Wall Street still likes the jog
On Holding AG just got the kind of note companies love to screenshot: 24 brokerages now rate the stock a consensus "Moderate Buy". The average 12-month price target sits around $58.62, which is a lot sunnier than the stock’s recent $36.93 neighborhood.
The not-so-subtle fine print
This wasn’t a one-voice chorus either. The breakdown included 18 buy ratings, 1 strong buy, 3 hold, and 2 sell calls. Translation: analysts are mostly betting that On’s premium running-shoe brand still has room to sprint, even if a couple of skeptics are hanging back near the water station.

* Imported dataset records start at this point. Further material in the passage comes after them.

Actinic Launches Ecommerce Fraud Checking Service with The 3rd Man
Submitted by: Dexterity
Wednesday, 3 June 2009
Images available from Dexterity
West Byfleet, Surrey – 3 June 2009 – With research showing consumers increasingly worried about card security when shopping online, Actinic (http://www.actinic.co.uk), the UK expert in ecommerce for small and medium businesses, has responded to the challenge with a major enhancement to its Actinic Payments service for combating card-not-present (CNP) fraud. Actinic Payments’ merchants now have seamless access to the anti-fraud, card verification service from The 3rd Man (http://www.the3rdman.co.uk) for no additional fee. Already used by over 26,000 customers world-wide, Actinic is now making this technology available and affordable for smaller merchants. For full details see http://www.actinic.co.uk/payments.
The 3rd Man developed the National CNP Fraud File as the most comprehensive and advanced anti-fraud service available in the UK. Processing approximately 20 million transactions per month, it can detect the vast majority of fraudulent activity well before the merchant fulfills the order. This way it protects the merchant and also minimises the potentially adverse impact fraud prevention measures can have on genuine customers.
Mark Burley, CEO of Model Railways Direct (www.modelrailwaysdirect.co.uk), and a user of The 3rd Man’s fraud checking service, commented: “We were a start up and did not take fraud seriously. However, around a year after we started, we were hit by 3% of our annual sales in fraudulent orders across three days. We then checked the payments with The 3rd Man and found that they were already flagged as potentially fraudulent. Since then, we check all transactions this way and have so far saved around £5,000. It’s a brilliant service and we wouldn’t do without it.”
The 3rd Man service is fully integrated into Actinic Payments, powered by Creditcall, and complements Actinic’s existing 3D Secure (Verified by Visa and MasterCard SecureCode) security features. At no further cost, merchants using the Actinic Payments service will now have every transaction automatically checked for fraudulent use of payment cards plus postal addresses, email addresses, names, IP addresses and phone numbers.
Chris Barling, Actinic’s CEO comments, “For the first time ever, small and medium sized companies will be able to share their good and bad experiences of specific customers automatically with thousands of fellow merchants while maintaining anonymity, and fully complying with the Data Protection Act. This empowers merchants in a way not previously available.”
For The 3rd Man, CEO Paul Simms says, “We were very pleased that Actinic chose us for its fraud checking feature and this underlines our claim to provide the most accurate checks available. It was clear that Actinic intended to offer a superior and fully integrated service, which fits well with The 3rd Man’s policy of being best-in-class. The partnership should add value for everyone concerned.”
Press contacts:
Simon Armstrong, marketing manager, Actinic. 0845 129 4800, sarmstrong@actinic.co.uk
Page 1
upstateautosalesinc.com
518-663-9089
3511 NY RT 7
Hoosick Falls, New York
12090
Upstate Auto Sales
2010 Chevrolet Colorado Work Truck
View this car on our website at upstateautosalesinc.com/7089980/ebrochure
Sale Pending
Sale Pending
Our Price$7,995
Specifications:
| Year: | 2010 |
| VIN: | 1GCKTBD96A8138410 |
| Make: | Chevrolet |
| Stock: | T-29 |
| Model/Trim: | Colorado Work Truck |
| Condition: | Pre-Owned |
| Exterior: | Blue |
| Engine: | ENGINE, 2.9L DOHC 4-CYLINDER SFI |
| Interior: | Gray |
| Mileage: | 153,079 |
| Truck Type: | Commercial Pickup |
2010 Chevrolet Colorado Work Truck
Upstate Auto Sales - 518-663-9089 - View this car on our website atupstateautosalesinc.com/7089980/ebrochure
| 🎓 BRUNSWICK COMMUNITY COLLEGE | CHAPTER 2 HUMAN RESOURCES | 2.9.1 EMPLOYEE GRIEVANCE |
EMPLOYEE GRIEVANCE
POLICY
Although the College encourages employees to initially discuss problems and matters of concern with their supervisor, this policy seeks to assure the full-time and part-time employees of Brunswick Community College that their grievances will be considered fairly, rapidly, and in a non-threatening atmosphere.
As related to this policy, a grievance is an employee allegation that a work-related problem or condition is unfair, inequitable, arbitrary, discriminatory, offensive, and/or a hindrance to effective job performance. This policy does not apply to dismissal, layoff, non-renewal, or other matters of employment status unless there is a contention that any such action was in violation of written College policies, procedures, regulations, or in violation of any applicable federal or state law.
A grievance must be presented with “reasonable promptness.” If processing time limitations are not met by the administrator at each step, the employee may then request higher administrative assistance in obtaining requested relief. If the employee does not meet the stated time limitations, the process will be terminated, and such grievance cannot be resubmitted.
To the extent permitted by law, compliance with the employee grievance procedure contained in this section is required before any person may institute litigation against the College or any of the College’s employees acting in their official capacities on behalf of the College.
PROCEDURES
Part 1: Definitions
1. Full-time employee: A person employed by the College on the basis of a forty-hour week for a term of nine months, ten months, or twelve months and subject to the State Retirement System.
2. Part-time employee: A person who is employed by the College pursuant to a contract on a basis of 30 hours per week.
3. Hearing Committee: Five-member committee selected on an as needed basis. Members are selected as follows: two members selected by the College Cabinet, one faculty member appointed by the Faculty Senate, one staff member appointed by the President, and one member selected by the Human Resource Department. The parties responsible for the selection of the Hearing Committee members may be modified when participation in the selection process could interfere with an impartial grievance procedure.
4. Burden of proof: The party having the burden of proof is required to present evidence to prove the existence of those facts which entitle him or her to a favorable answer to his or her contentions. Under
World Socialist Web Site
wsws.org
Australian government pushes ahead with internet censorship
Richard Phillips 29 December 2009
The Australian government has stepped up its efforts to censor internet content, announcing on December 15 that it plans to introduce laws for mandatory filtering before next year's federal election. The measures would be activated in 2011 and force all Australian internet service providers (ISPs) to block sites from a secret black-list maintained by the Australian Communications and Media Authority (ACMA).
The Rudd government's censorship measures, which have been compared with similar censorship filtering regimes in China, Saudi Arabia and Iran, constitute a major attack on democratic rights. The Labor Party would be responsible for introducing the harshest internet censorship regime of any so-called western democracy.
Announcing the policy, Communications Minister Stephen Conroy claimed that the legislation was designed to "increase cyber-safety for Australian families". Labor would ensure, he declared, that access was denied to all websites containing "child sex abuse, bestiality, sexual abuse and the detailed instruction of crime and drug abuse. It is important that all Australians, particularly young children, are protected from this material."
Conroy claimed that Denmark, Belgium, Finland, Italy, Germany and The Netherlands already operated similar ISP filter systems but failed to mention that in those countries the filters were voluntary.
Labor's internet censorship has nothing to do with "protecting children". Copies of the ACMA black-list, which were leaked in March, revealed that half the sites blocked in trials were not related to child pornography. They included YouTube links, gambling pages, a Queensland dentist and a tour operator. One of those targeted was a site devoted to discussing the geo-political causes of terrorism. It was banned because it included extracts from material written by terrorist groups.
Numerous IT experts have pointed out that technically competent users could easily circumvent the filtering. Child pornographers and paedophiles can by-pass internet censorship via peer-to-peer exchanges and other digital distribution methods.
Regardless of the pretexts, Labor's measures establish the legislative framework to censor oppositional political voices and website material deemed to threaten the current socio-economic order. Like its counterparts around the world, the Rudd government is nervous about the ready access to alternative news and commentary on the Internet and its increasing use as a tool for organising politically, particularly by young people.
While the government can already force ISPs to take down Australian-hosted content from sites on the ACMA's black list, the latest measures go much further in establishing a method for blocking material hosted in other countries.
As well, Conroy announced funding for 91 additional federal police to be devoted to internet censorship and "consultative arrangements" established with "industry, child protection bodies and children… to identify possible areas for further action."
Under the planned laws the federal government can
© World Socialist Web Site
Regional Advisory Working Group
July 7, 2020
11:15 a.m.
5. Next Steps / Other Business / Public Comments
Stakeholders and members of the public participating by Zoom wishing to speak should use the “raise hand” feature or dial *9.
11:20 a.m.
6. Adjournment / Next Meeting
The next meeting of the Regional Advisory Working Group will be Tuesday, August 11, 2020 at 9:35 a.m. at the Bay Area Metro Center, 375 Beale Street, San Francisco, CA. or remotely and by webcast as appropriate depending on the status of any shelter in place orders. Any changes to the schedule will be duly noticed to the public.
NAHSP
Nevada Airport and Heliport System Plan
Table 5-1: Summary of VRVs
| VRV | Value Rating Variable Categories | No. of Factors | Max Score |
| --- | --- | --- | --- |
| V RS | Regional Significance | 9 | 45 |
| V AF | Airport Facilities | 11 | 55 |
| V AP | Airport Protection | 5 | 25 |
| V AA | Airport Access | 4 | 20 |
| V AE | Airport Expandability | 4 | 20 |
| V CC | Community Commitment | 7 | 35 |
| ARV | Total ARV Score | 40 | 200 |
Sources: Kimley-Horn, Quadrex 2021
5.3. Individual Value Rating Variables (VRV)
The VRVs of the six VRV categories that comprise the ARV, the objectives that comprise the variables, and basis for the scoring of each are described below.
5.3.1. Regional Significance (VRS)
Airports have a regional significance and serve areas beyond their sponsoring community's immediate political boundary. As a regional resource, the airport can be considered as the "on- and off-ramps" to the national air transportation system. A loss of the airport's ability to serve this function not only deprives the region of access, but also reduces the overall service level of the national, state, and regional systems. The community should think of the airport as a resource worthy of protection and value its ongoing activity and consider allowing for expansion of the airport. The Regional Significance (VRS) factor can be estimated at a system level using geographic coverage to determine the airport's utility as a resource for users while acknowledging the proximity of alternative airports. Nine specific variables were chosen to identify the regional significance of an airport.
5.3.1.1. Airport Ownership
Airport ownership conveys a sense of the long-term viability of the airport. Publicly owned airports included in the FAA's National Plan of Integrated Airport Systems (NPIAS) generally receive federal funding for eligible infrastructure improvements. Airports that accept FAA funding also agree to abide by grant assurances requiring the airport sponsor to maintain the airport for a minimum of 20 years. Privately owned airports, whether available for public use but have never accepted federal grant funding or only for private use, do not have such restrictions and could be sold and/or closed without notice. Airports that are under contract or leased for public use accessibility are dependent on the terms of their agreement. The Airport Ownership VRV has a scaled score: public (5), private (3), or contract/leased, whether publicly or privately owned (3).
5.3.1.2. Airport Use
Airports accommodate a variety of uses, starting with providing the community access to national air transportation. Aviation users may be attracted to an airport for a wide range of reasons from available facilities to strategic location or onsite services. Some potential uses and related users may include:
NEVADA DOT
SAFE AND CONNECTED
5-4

A little insider drama on the sidelines
There was also some insider activity in the mix. CEO Martin Hoffmann sold 4,150 shares at $33.95 under a pre-arranged Rule 10b5-1 plan, and insiders still own a chunky 68.57% of the company. That doesn’t scream panic; it reads more like routine portfolio housekeeping than a fire drill.
Why investors should care
For shareholders, the big takeaway is that Wall Street still sees On as a growth story with room to run — even with a lofty valuation and a stock that’s been bouncing around. Big picture: the sell-side is basically saying the brand is still cool, and cool brands tend to get a little extra patience from investors.